Comparison of GABA-gated and 3α5αP-gated currents. A, Comparison of responses to 5 sec applications of concentrations calculated to be 20% of maximum for GABA and 3α5αP. Note that the slower lag for drug washout compared with wash-in was a result of a slower rate of perfusion (and therefore exchange time) for the saline wash. The slower saline wash was used to maintain cell viability for longer periods of time. B, Comparison of responses in the same cell as in A to 60 sec applications of the same concentrations of agonists. C, D, Direct gating has slower onset than potentiation. Comparison of direct gating onset (C) with potentiation onset (D) in the same cell at the same concentration of 3α5αP (100 nm). In D, GABA was used at 0.5 μm. Solid lines represent single-exponential fits to the development of the steroid-induced current or current potentiation. In this example, the time constant of current development was 328 sec, and the time constant of potentiation development was 13 sec. E, Summary of onset time constants obtained from four neurons in which direct gating and potentiation were directly compared.

Incomplete block of 3α5αP-gated currents by gabazine. A, Example trace from an experiment using 3α5αP (300 nm) alone and plus gabazine (10 μm). B, Example trace from the same cell showing the effect of gabazine on GABA (0.5 μm) currents potentiated by 300 nm 3α5αP. Note the more complete block compared with the administration of 3α5αP alone. C, Summary of experiments comparing the degree of gabazine block of directly gated currents with potentiated currents as in A and B. n = 4 cells in which both potentiation and gating were measured. The difference between the degree of block was significant (p < 0.01) by paired t test.

No effect of pertussis toxin on responses of glutamatergic hippocampal neurons to 3α5αP. A, B, Control neuron, the synaptic depression induced by 0.1 μm 5′-N-ethylcarboxamidoadenosine (NECA), and the response of the same neuron to a 30 sec application of 300 nm 3α5αP. C, D, Neuron treated with pertussis toxin. Note the lack of NECA effect on EPSC but robust 3α5αP current. E, Summary of the effect of overnight pertussistoxin treatment on the NECA effect on EPSC amplitudes (n = 9 control and 9 pertussis-treated cells).
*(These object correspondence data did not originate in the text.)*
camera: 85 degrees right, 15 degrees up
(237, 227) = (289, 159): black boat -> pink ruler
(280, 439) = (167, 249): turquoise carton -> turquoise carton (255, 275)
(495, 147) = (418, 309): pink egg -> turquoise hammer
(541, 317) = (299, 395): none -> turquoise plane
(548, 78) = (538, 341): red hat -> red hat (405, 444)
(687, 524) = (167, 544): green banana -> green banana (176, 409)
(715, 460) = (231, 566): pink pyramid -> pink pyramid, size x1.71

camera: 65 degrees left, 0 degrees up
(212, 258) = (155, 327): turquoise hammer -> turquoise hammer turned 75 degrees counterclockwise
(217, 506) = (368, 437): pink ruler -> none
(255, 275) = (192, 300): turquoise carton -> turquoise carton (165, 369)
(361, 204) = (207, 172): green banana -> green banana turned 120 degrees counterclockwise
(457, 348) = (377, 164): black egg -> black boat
Five control and four pertussis toxin-treated neurons were recorded using a K⁺-based pipette solution to account for the possibility that Cs⁺ loading occluded NECA-induced synaptic depression. There was no consistent difference among Cs⁺-loaded cells and K⁺-loaded cells, so results were pooled for the summary. F, Summary of pertussistoxin effects on amplitude of 3α5αP currents, measured at the end of a 30 sec pulse of 300 nm 3α5αP(n = 4 control neurons and 5 pertussis toxin-treated neurons).
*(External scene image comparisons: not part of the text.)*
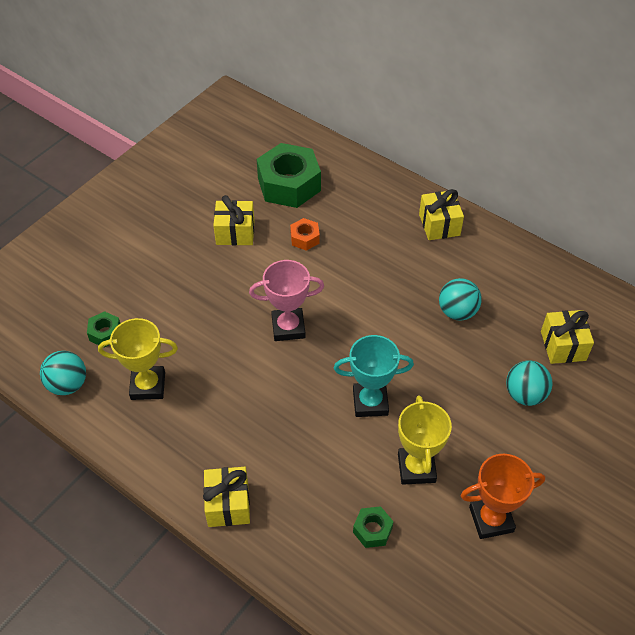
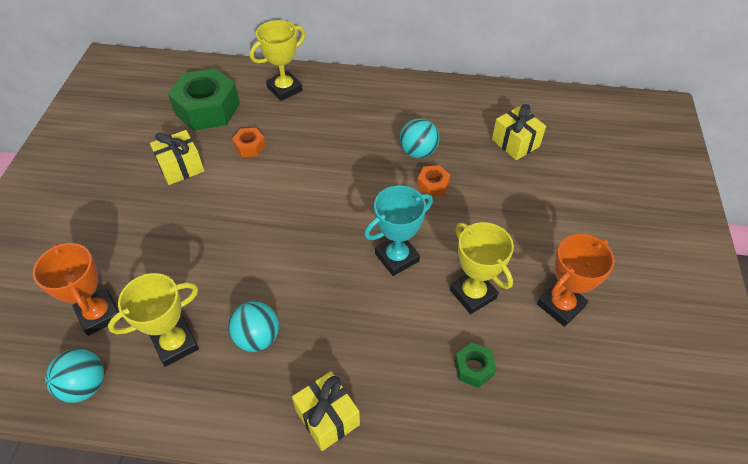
camera: 30 degrees left, 0 degrees up
(105, 333) = (99, 314): green nut -> orange trophy
(288, 327) = (282, 227): pink trophy -> none
(371, 193) = (284, 89): none -> yellow trophy
(439, 225) = (358, 92): yellow gift -> none
(449, 351) = (433, 185): none -> orange nut
(525, 394) = (514, 192): turquoise ball -> turquoise ball (257, 337)

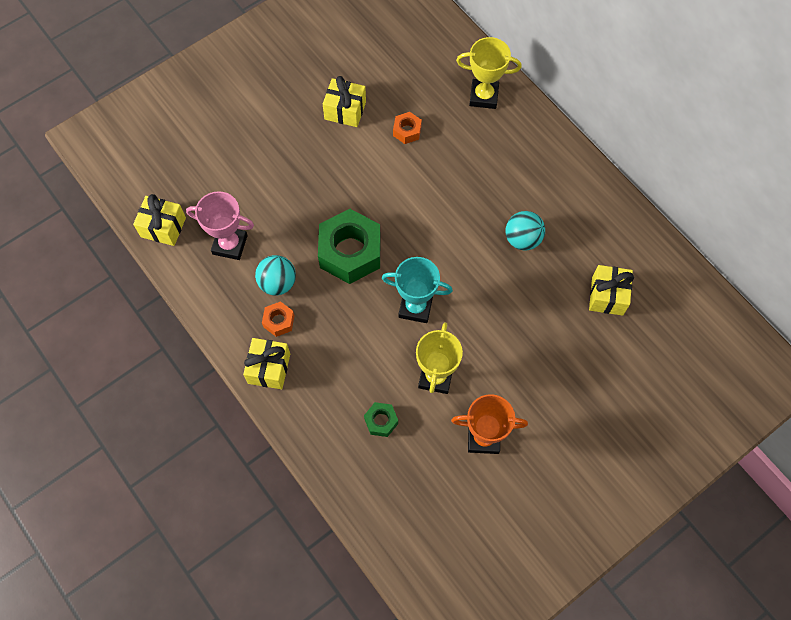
camera: 45 degrees right, 15 degrees up
(85, 385) = (163, 227): turquoise ball -> yellow gift
(99, 314) = (205, 185): orange trophy -> none
(175, 344) = (230, 245): yellow trophy -> pink trophy
(207, 109) = (409, 70): green nut -> green nut (350, 252)
(433, 185) = (501, 275): orange nut -> orange nut (279, 321)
γ-Cyclodextrin effects on direct gating offset kinetics in hippocampal neurons. A, Example showing speeding of the offset of 3α5αP (300nm) current in a hippocampal neuron by 500 μm γ-cyclodextrin. Note that although slow saline washes were used for some experiments (see Fig. 4), the solution exchange times for saline and cyclodextrin solutions in the present experiment were matched. B, Summary of results from four neurons treated as in A. Deactivation was fit with a single-exponential function, the average time constant of which is plotted (^*p = 0.01). C-E, Comparison of brief γ-cyclodextrin and bicuculline effects on deactivation of directly gated currents. All data in C-E are from a single neuron. Protocols are as indicated. Concentrations of drugs were 300 nm 3α5αP, 500 μm γ-cyclodextrin, and 25 μm bicuculline. F, Control experiment for the speed of γ-cyclodextrin washout. The experimental protocol is as indicated, with GABA at 0.5 μm, 3α5αP at 0.1 μm, and γ-cyclodextrin at 500 μm. Note that 3α5αP was co-applied with GABA and γ-cyclodextrin was co-applied with GABA and 3α5αP where indicated. Note that the redevelopment of potentiated current after γ-cyclodextrin exposure was similar to initial onset of potentiation suggesting that γ-cyclodextrin washout is not rate limiting.